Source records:
....
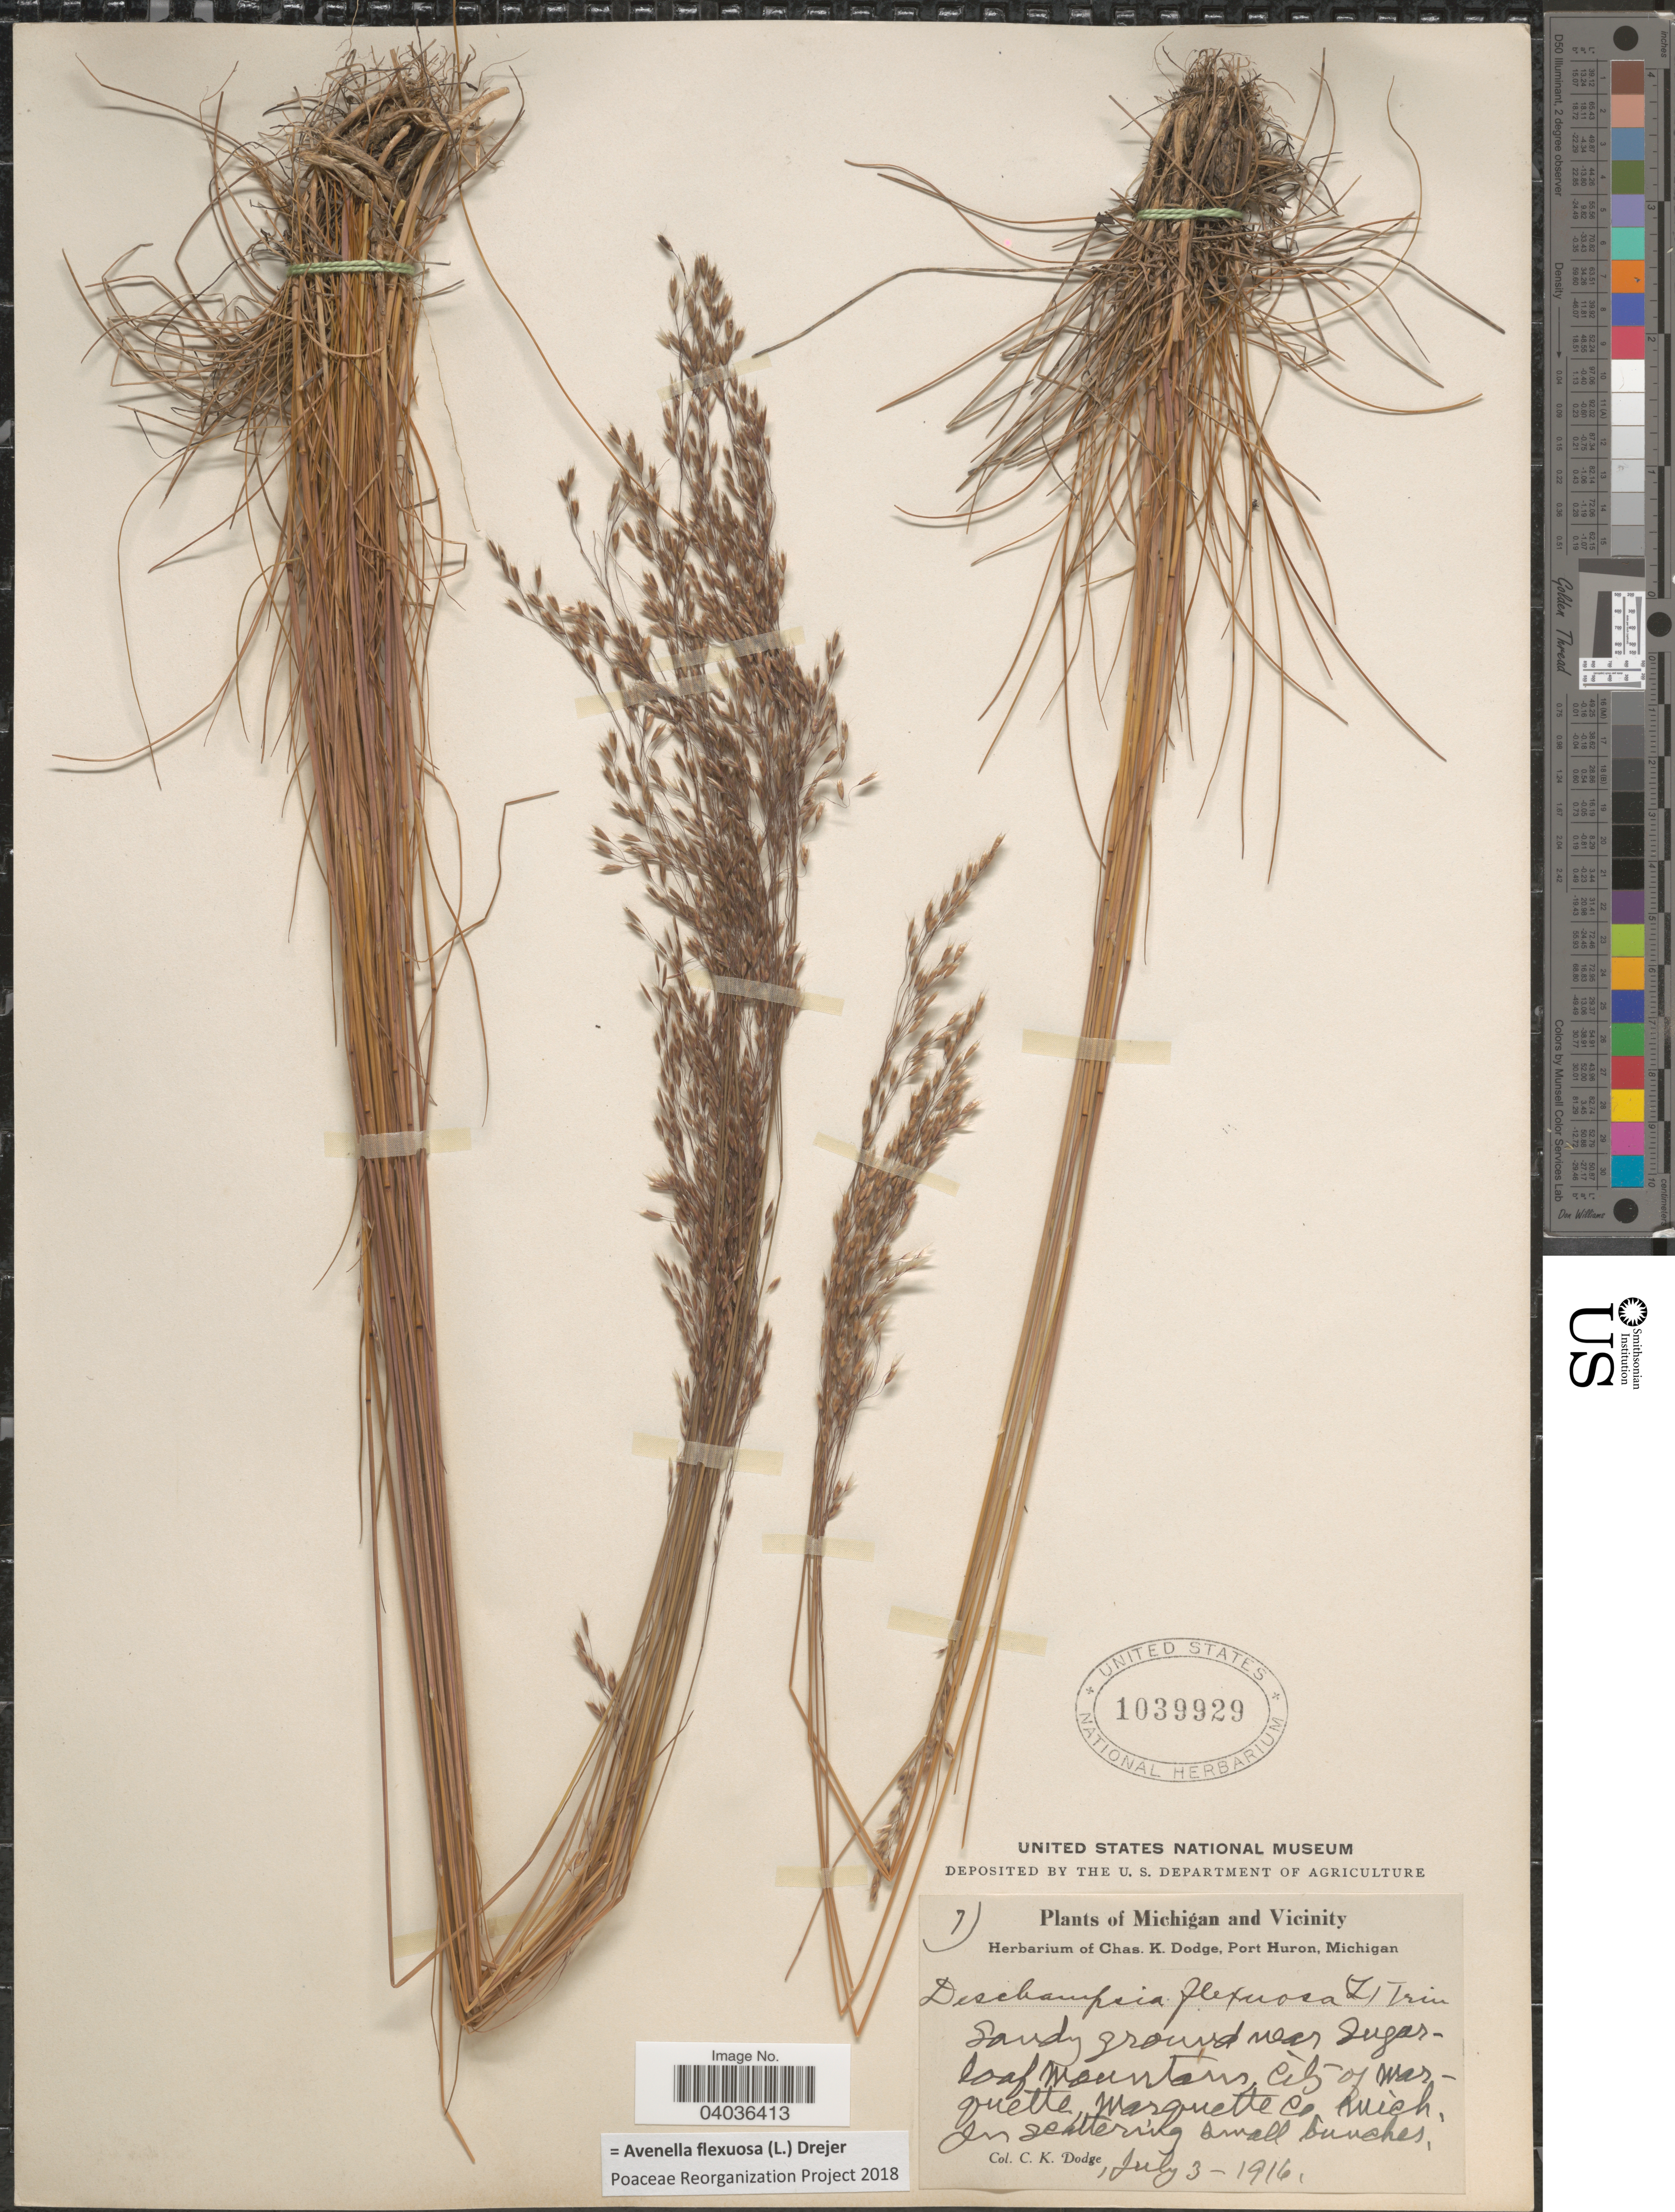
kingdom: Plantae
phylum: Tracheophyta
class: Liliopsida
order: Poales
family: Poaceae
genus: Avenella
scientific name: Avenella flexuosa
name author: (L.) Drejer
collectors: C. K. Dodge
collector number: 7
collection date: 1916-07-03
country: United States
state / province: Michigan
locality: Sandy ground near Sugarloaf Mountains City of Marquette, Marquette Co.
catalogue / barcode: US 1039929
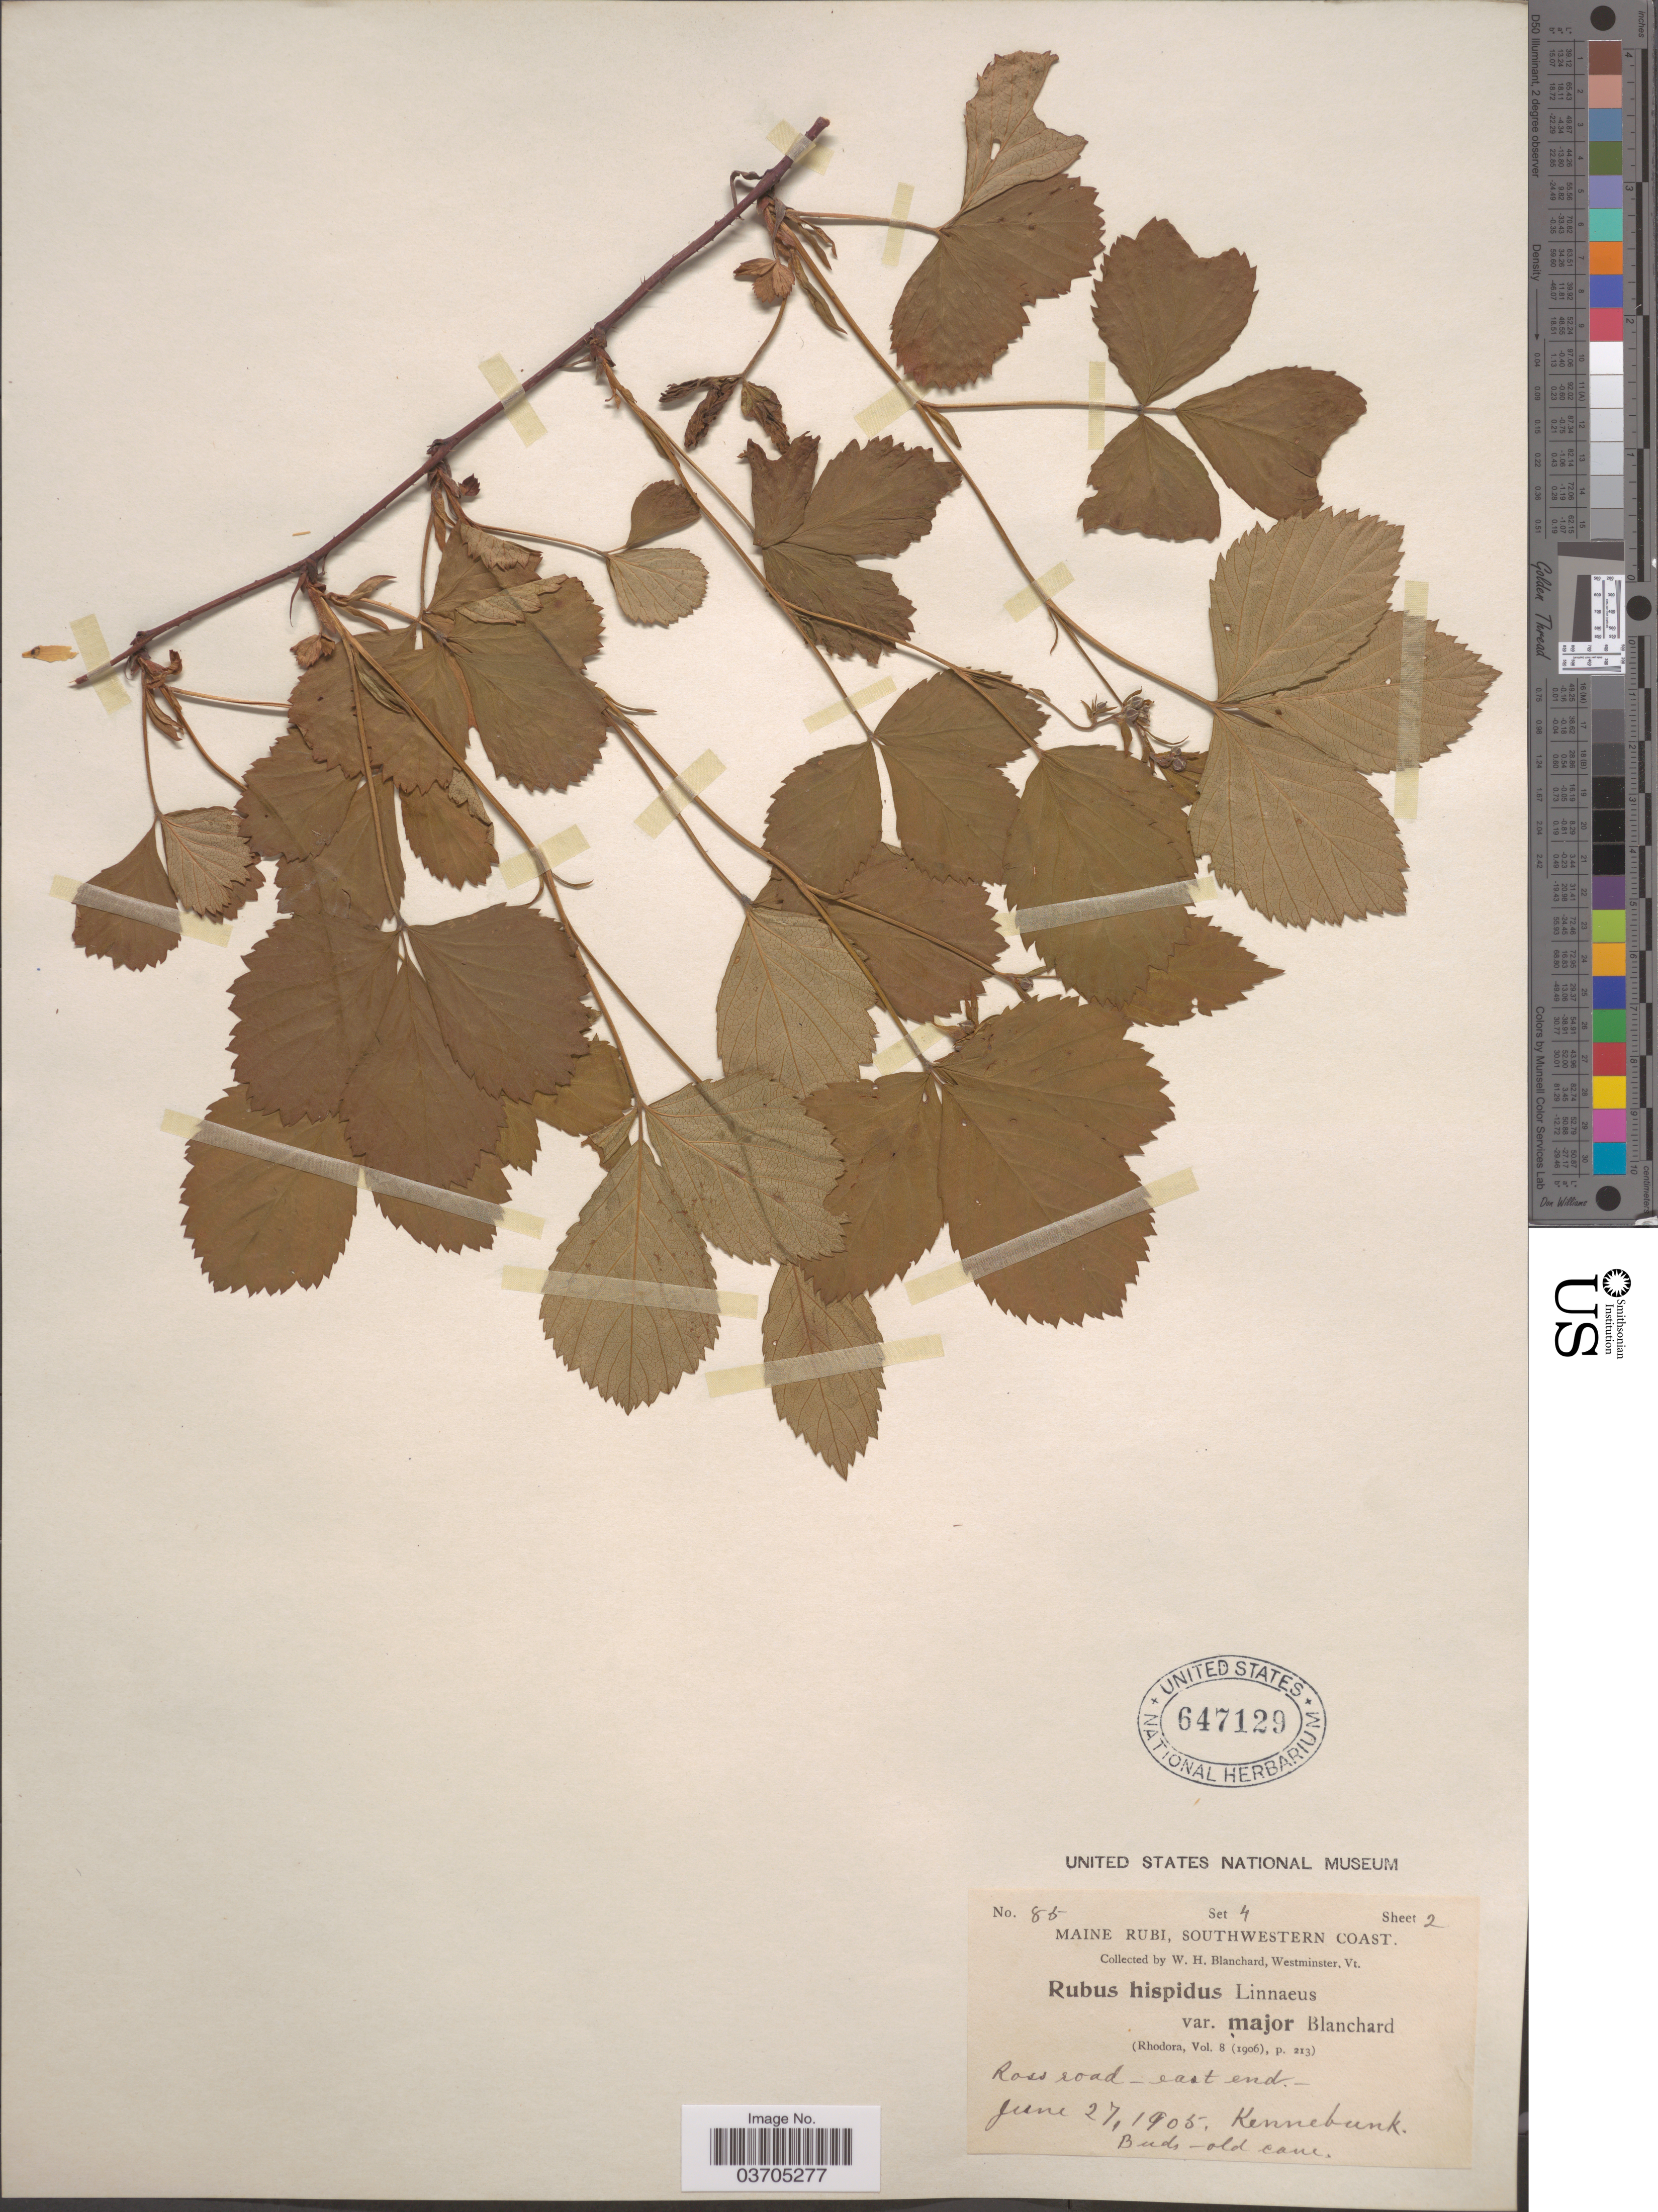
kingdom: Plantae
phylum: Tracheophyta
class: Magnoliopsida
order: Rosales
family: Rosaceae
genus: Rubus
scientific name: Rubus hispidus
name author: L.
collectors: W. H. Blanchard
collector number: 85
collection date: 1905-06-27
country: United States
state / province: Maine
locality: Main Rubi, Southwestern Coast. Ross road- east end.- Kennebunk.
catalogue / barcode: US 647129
....
§ EXERCISE: Can you rewrite the data above with every "collection date" renamed to "date gathered" and everything else left unchanged? Leave the pictures out.

§ CORRECT RESULT:
kingdom: Plantae
phylum: Tracheophyta
class: Liliopsida
order: Poales
family: Poaceae
genus: Avenella
scientific name: Avenella flexuosa
name author: (L.) Drejer
collectors: C. K. Dodge
collector number: 7
date gathered: 1916-07-03
country: United States
state / province: Michigan
locality: Sandy ground near Sugarloaf Mountains City of Marquette, Marquette Co.
catalogue / barcode: US 1039929
kingdom: Plantae
phylum: Tracheophyta
class: Magnoliopsida
order: Rosales
family: Rosaceae
genus: Rubus
scientific name: Rubus hispidus
name author: L.
collectors: W. H. Blanchard
collector number: 85
date gathered: 1905-06-27
country: United States
state / province: Maine
locality: Main Rubi, Southwestern Coast. Ross road- east end.- Kennebunk.
catalogue / barcode: US 647129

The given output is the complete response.